** YOUR ASSIGNMENT **
Copy out all of the entries exactly as they appear.

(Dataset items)
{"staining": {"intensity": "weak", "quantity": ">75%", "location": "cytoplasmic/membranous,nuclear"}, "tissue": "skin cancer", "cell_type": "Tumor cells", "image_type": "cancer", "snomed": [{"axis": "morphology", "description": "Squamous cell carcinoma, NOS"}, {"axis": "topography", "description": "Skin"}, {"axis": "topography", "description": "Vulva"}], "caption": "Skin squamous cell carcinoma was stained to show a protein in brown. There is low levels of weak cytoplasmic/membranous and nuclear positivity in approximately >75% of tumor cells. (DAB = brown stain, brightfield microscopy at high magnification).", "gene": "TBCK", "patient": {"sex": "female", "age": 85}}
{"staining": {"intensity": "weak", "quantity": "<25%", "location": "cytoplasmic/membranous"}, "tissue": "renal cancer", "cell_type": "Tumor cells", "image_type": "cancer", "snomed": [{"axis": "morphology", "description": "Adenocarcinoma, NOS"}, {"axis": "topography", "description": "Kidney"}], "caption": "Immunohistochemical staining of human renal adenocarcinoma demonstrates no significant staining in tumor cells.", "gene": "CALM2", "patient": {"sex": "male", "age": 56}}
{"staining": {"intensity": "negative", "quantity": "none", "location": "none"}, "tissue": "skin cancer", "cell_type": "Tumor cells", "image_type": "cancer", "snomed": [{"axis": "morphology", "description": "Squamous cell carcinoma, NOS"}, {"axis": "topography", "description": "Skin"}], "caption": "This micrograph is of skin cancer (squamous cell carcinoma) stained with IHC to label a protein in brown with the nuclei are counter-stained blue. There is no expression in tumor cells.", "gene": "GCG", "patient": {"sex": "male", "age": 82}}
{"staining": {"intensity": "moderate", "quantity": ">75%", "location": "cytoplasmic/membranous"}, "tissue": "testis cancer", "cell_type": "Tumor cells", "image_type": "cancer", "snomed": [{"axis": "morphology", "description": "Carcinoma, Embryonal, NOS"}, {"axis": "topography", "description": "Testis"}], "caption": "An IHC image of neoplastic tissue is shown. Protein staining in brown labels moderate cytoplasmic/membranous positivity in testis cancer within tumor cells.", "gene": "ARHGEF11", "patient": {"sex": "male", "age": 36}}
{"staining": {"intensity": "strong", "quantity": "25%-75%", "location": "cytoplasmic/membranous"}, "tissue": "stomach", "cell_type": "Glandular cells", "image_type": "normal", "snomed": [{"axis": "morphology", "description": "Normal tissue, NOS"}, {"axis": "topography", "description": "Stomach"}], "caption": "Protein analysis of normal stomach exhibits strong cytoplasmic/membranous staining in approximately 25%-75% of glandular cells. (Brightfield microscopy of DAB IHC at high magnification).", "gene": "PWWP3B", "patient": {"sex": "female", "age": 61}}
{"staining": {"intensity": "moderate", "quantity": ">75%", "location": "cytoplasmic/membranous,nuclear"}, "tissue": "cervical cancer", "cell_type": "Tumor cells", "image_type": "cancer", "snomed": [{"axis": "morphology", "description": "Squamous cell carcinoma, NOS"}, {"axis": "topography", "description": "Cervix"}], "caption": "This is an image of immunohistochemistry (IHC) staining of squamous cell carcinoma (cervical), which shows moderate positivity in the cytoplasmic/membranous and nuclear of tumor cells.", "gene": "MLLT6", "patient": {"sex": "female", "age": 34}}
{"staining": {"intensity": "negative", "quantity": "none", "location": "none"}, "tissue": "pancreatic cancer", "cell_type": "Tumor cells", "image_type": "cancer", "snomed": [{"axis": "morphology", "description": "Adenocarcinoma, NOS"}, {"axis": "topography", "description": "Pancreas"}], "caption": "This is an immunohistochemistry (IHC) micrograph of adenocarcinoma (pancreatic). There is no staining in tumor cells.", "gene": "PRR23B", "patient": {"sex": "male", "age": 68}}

** RESPONSE TO THIS TASK **
{"staining": {"intensity": "weak", "quantity": ">75%", "location": "cytoplasmic/membranous,nuclear"}, "tissue": "skin cancer", "cell_type": "Tumor cells", "image_type": "cancer", "snomed": [{"axis": "morphology", "description": "Squamous cell carcinoma, NOS"}, {"axis": "topography", "description": "Skin"}, {"axis": "topography", "description": "Vulva"}], "caption": "Skin squamous cell carcinoma was stained to show a protein in brown. There is low levels of weak cytoplasmic/membranous and nuclear positivity in approximately >75% of tumor cells. (DAB = brown stain, brightfield microscopy at high magnification).", "gene": "TBCK", "patient": {"sex": "female", "age": 85}}
{"staining": {"intensity": "weak", "quantity": "<25%", "location": "cytoplasmic/membranous"}, "tissue": "renal cancer", "cell_type": "Tumor cells", "image_type": "cancer", "snomed": [{"axis": "morphology", "description": "Adenocarcinoma, NOS"}, {"axis": "topography", "description": "Kidney"}], "caption": "Immunohistochemical staining of human renal adenocarcinoma demonstrates no significant staining in tumor cells.", "gene": "CALM2", "patient": {"sex": "male", "age": 56}}
{"staining": {"intensity": "negative", "quantity": "none", "location": "none"}, "tissue": "skin cancer", "cell_type": "Tumor cells", "image_type": "cancer", "snomed": [{"axis": "morphology", "description": "Squamous cell carcinoma, NOS"}, {"axis": "topography", "description": "Skin"}], "caption": "This micrograph is of skin cancer (squamous cell carcinoma) stained with IHC to label a protein in brown with the nuclei are counter-stained blue. There is no expression in tumor cells.", "gene": "GCG", "patient": {"sex": "male", "age": 82}}
{"staining": {"intensity": "moderate", "quantity": ">75%", "location": "cytoplasmic/membranous"}, "tissue": "testis cancer", "cell_type": "Tumor cells", "image_type": "cancer", "snomed": [{"axis": "morphology", "description": "Carcinoma, Embryonal, NOS"}, {"axis": "topography", "description": "Testis"}], "caption": "An IHC image of neoplastic tissue is shown. Protein staining in brown labels moderate cytoplasmic/membranous positivity in testis cancer within tumor cells.", "gene": "ARHGEF11", "patient": {"sex": "male", "age": 36}}
{"staining": {"intensity": "strong", "quantity": "25%-75%", "location": "cytoplasmic/membranous"}, "tissue": "stomach", "cell_type": "Glandular cells", "image_type": "normal", "snomed": [{"axis": "morphology", "description": "Normal tissue, NOS"}, {"axis": "topography", "description": "Stomach"}], "caption": "Protein analysis of normal stomach exhibits strong cytoplasmic/membranous staining in approximately 25%-75% of glandular cells. (Brightfield microscopy of DAB IHC at high magnification).", "gene": "PWWP3B", "patient": {"sex": "female", "age": 61}}
{"staining": {"intensity": "moderate", "quantity": ">75%", "location": "cytoplasmic/membranous,nuclear"}, "tissue": "cervical cancer", "cell_type": "Tumor cells", "image_type": "cancer", "snomed": [{"axis": "morphology", "description": "Squamous cell carcinoma, NOS"}, {"axis": "topography", "description": "Cervix"}], "caption": "This is an image of immunohistochemistry (IHC) staining of squamous cell carcinoma (cervical), which shows moderate positivity in the cytoplasmic/membranous and nuclear of tumor cells.", "gene": "MLLT6", "patient": {"sex": "female", "age": 34}}
{"staining": {"intensity": "negative", "quantity": "none", "location": "none"}, "tissue": "pancreatic cancer", "cell_type": "Tumor cells", "image_type": "cancer", "snomed": [{"axis": "morphology", "description": "Adenocarcinoma, NOS"}, {"axis": "topography", "description": "Pancreas"}], "caption": "This is an immunohistochemistry (IHC) micrograph of adenocarcinoma (pancreatic). There is no staining in tumor cells.", "gene": "PRR23B", "patient": {"sex": "male", "age": 68}}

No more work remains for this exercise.